Directed by Robert Wise (“Audrey Rose,” “The Andromeda Strain,” “The Sound of Music,” “West Side Story,” “Citizen Kane—as editor”), this is not what I would have guessed that the man would have gravitated toward. “Two” is an almost film noir starring Shirley MacLaine and Robert Mitchum—a paring that I still have trouble with. MacLaine I can see. But I would have picked half a dozen others for the role of Jerry Ryan, the soon-to-be-divorced lawyer from Nebraska, slumming around Greenwich Village. Somehow MacLaine and Mitchum make chemistry and the rest his not only movie history, but a damn fine movie.

The play and movie could not be more appropriately named. This movie is going to drive you nuts when you see it if you’re looking for a stock formula or obvious plot. The reason is that this couple go back and forth so many times on every issue in the book that they’re truly sea-sawing for the entire play. And the ending is a not-so-wrapped-up one. I can see where this may have worked better as a stage play and probably had more popularity with New Yorkers when it came out, rather than the somewhat downer of a movie it can be viewed as. That’s how others might see it, but not me. I love the oddness of it and the stark black-and-white film. I love the New York apartments and the seediness that is shown—how New York used to be.

While there are things that irritate me about this movie, it still remains one of favorites. The irritating things are the split screen, showing both apartments of Ryan and Mosca (Shirley McClaine.) There’s an inordinate amount of phone conversations going on in this movie. But the reason I gravitate toward this William Gibson play (he also wrote “The Miracle Worker”) is because it is so far from the norm, so far from what you’d expect, and so human.

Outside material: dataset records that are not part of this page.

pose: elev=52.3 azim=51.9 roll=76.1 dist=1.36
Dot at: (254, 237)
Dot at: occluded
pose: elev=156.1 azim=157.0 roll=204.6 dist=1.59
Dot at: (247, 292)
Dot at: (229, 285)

It really is “reality” without the boredom. I supposed you could say that fear of commitment is the main theme and perhaps that is one more reason I liked it. It’s probably the only movie I know of that handles this idea this well, and in this framework that takes us through the film. It’s basically an enormous character study of two people.

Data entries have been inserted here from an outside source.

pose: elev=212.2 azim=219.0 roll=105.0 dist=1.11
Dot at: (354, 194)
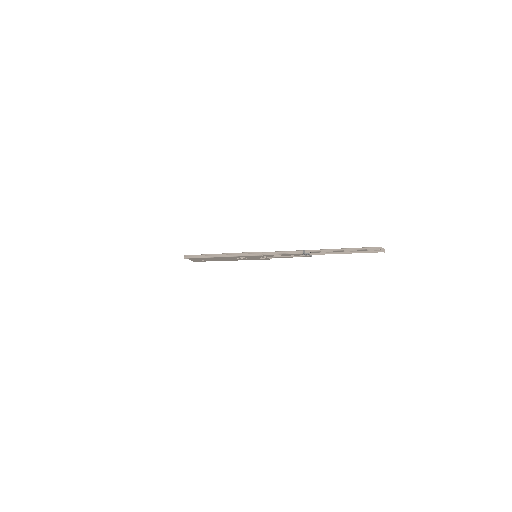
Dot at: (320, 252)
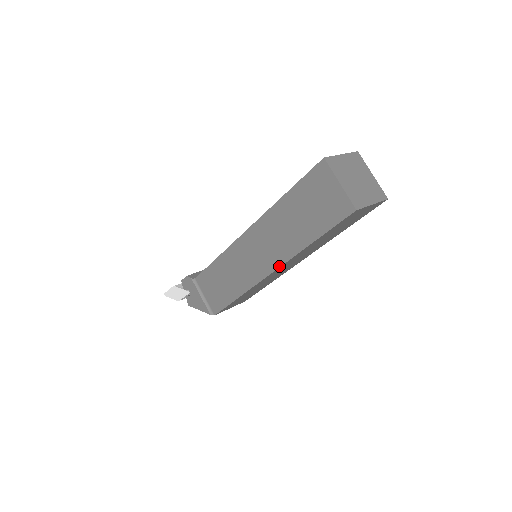
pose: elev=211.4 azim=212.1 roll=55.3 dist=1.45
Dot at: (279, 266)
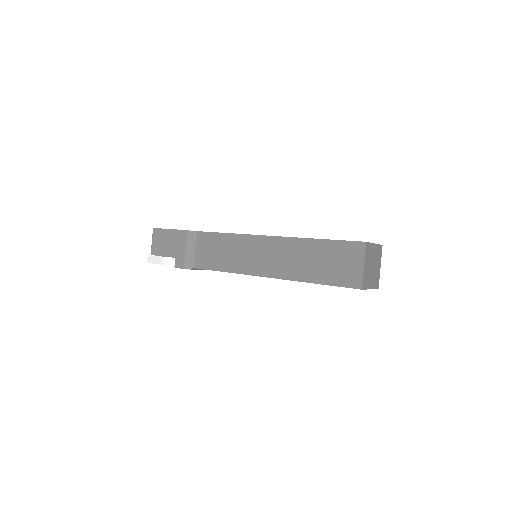
Dot at: occluded
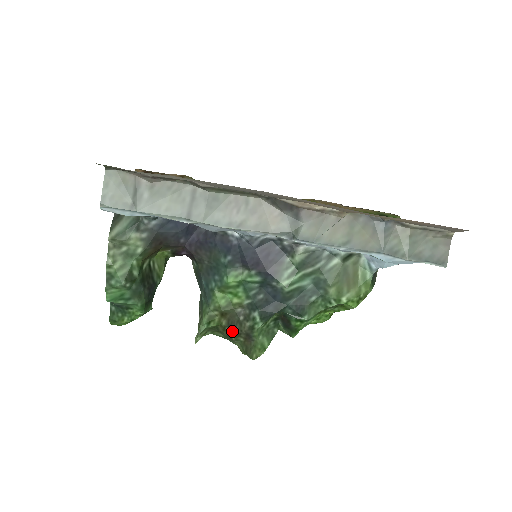
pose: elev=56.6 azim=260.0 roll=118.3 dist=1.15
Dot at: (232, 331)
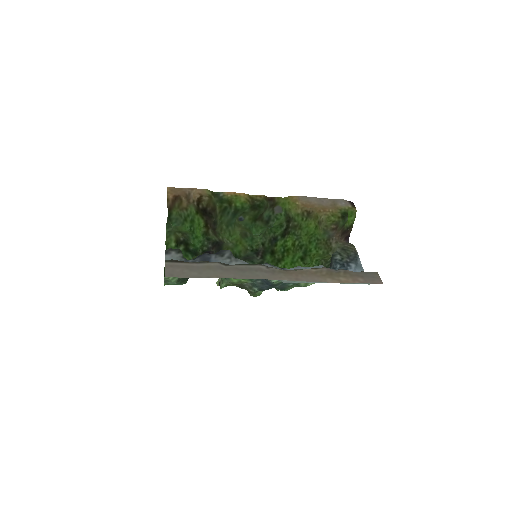
Dot at: (241, 288)
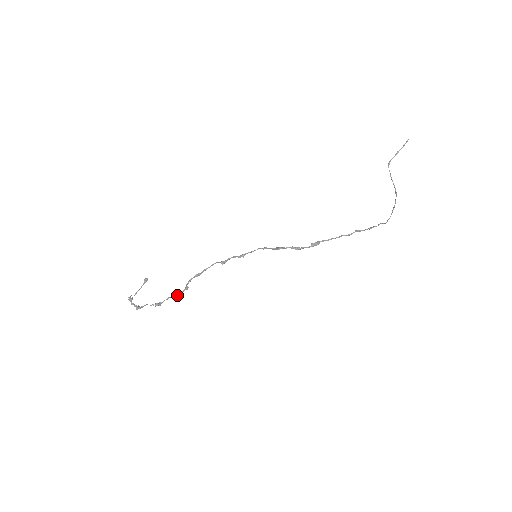
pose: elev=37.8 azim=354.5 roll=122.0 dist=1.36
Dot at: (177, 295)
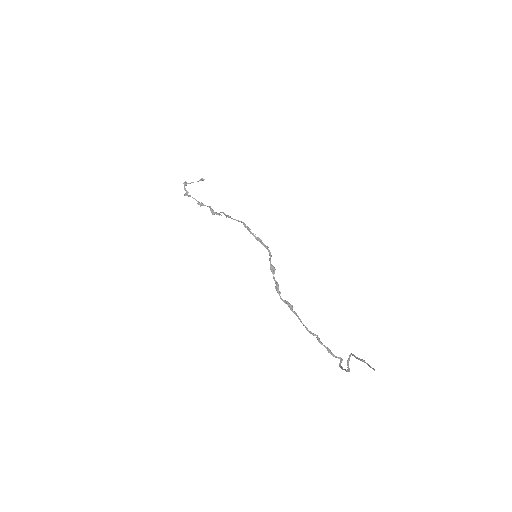
Dot at: (211, 212)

Robert Wise is a fantastic director and this is totally unlike anything else he did. He died in 2005 of heart failure, but before that won 4 Oscars and another 28 wins and 18 nominations from the committee. He got a lot of attention from Orson Welles when he became editor of “Citizen Kane” and quickly moved up the ladder. Few know that he was a fan of commercial Indian cinema (yeah, it shocked me too), and that when he died in ’05 he was the last surviving member of the cast and crew that worked on “Kane.” Another great movie he directed was “The Sand Pebbles (1966).” A great man who directed this great movie.